Papilocare tiene la capacidad de reparar el epitelio del cuello uterino formando un escudo contra el virus del papiloma humano, la infección de transmisión sexual más frecuente en el mundo. Estudios científicos demostraron que el producto elimina el virus en más del 80% de los casos y mejora la microbiota vaginal frente a eventuales infecciones.
Escuchar “VPH positivo” suele ser un momento angustiante para las mujeres. Así lo relatan las especialistas cuando transmiten la noticia. “Es clave cómo lo comunicamos para contener a la paciente y lo más importante: VPH positivo no es sinónimo de cáncer. Es una infección viral. Y no significa que haya una lesión preneoplásica”, aclaró la Dra. Julieta Brizuela (MN 103.377), médica ginecóloga, en diálogo con Noticias de Salud Radio.
El virus del papiloma humano es la infección de transmisión sexual más frecuente en el mundo. Hay unos 200 tipos con diferentes niveles de agresividad. En Argentina el 80% de hombres y mujeres en algún momento se contagian de papiloma humano sin saberlo, porque el sistema inmune lo elimina. Pero en el 20% restante la infección persiste.
“El peligro radica cuando una lesión evoluciona a cáncer de cuello uterino, una enfermedad que se cobra la vida de más de 2.300 mujeres por año en el país. Sin embargo, es una enfermedad que hoy puede eliminarse con vacunación y tamizaje: Papanicolaou y colposcopia”, sostuvo la explicó la Directora de Docencia del Municipio de Malvinas Argentinas.
Y agregó: “El virus del papiloma humano es el responsable único del cáncer de cuello uterino, sobre todo los serotipos 16 y 18 involucrados en la génesis del cáncer uterino».

Las principales herramientas de prevención son el test de VPH para detectar ADN viral, “si es negativo se hace cada cinco años, si es positivo los controles (Papanicolaou y colposcopias) son más frecuentes”.
Cuando hay síntomas como dolor en relaciones sexuales o sangrado, en muchos casos, la enfermedad avanzó. “Hay muchas oportunidades para evitar un cáncer cérvico uterino.
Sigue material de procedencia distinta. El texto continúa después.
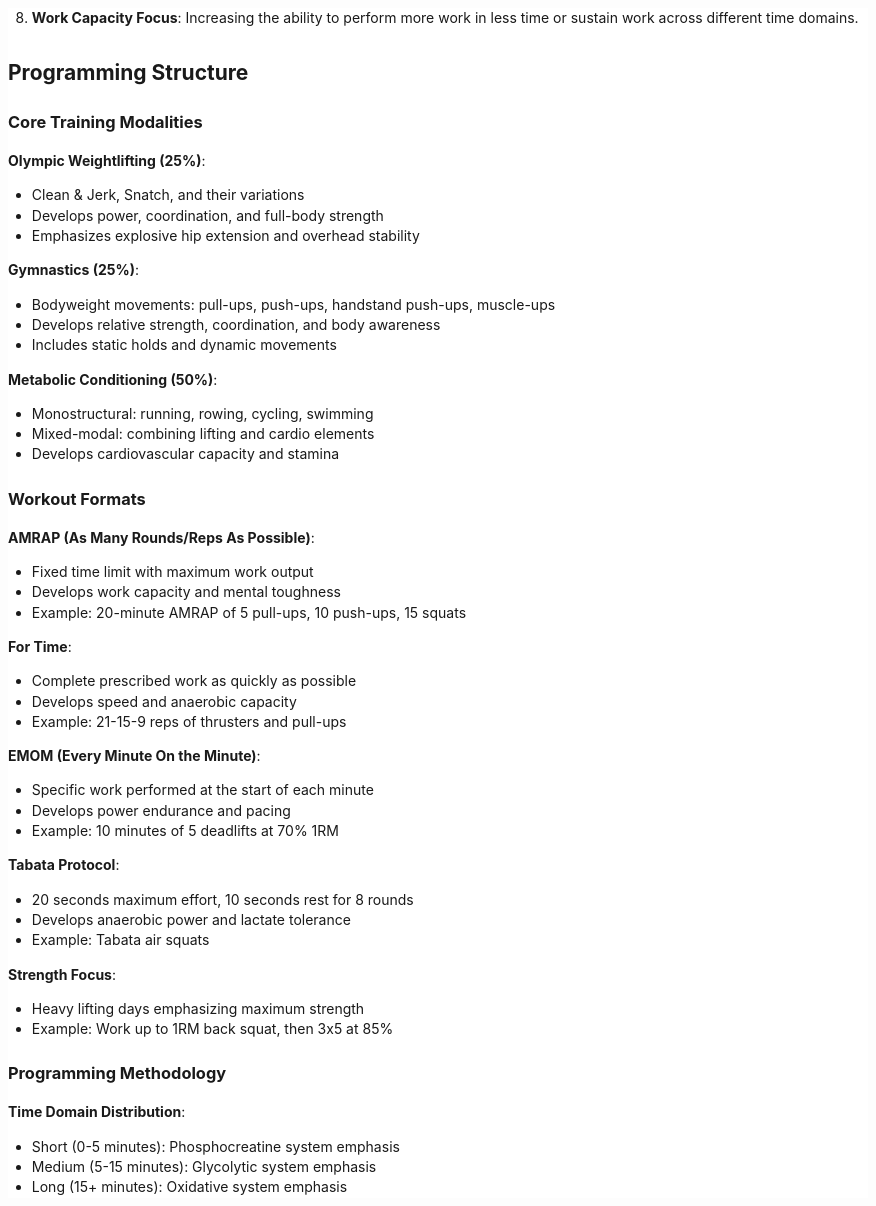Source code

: 8. **Work Capacity Focus**: Increasing the ability to perform more work in less time or sustain work across different time domains.

## Programming Structure

### Core Training Modalities

**Olympic Weightlifting (25%)**:
- Clean & Jerk, Snatch, and their variations
- Develops power, coordination, and full-body strength
- Emphasizes explosive hip extension and overhead stability

**Gymnastics (25%)**:
- Bodyweight movements: pull-ups, push-ups, handstand push-ups, muscle-ups
- Develops relative strength, coordination, and body awareness
- Includes static holds and dynamic movements

**Metabolic Conditioning (50%)**:
- Monostructural: running, rowing, cycling, swimming
- Mixed-modal: combining lifting and cardio elements
- Develops cardiovascular capacity and stamina

### Workout Formats

**AMRAP (As Many Rounds/Reps As Possible)**:
- Fixed time limit with maximum work output
- Develops work capacity and mental toughness
- Example: 20-minute AMRAP of 5 pull-ups, 10 push-ups, 15 squats

**For Time**:
- Complete prescribed work as quickly as possible
- Develops speed and anaerobic capacity
- Example: 21-15-9 reps of thrusters and pull-ups

**EMOM (Every Minute On the Minute)**:
- Specific work performed at the start of each minute
- Develops power endurance and pacing
- Example: 10 minutes of 5 deadlifts at 70% 1RM

**Tabata Protocol**:
- 20 seconds maximum effort, 10 seconds rest for 8 rounds
- Develops anaerobic power and lactate tolerance
- Example: Tabata air squats

**Strength Focus**:
- Heavy lifting days emphasizing maximum strength
- Example: Work up to 1RM back squat, then 3x5 at 85%

### Programming Methodology

**Time Domain Distribution**:
- Short (0-5 minutes): Phosphocreatine system emphasis
- Medium (5-15 minutes): Glycolytic system emphasis
- Long (15+ minutes): Oxidative system emphasis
Al principio tenemos las lesiones preneoplásicas, previas al cáncer cervical. Justamente, son las que se detectan en los estudios Papanicolaou y colposcopias”, explicó la Dra. Brizuela, Profesora Adjunta en Fundación H.A. Barceló, Facultad de Medicina.
¿Cómo una lesión asociada a VPH se transforma en un cáncer de cuello uterino? “Si una lesión premaligna de bajo grado no se trata la persistencia del virus podría convertirse en una lesión de alto grado. Todo esto se va gestando en un lapso de 10 años aproximadamente. Y de 3 a 5 años es el tiempo que tarda una lesión de alto grado en desarrollar un cáncer cérvico uterino”, contó la ginecóloga.

Y sumó: “Cuando hay una lesión preneoplásica de bajo grado, que no es sinónimo de cáncer, podemos intervenir para controlarla. Hoy tenemos en Argentina el gel vaginal Papilocare que tiene un mecanismo de acción muy interesante: por un lado, forma una barrera y evita que el VPH se integre a la célula evitando que la lesión avance al reepitelizar el cuello uterino. Por otro lado, en la microbiota vaginal, Papilocare tiene la capacidad de aumentar la cantidad de lactobacilos, reforzando el sistema inmunológico para lograr la eliminación del virus”.
Antes de la aparición del gel vaginal Papilocare, ¿qué herramientas tenía un ginecólogo para tratar una lesión de bajo grado? “En la mayoría de los casos este tipo de lesiones las elimina el sistema inmune en dos años, entonces solo las observábamos citando al paciente cada seis meses, le indicábamos la vacunación y no podíamos hacer mucho más que eso. Lo que hace Papilocare es acelerar la eliminación viral y disminuir la persistencia de aquellas lesiones que seguían en el tiempo”, señaló la Dra. Brizuela.
Una de las consultas más frecuentes de las pacientes que están en pareja bajo tratamiento con el gel vaginal es si es compatible con el uso de preservativo. “Papilocare es compatible con el preservativo y no produce rotura. El uso del preservativo es clave porque cuando hay una lesión hay transmisión del virus”, advirtió la médica.
En el último Congreso de Ginecología Oncológica que tuvo lugar en Europa se presentaron resultados científicos sobre la eficacia de Papilocare. “Se analizaron dos grupos, uno de ellos usó el gel vaginal y el otro grupo no. A los seis meses, las personas que habían utilizado Papilocare lograron una eliminación viral en el 83% de los casos. Además, se logró la persistencia del clearance viral al año”, concluyó la especialista.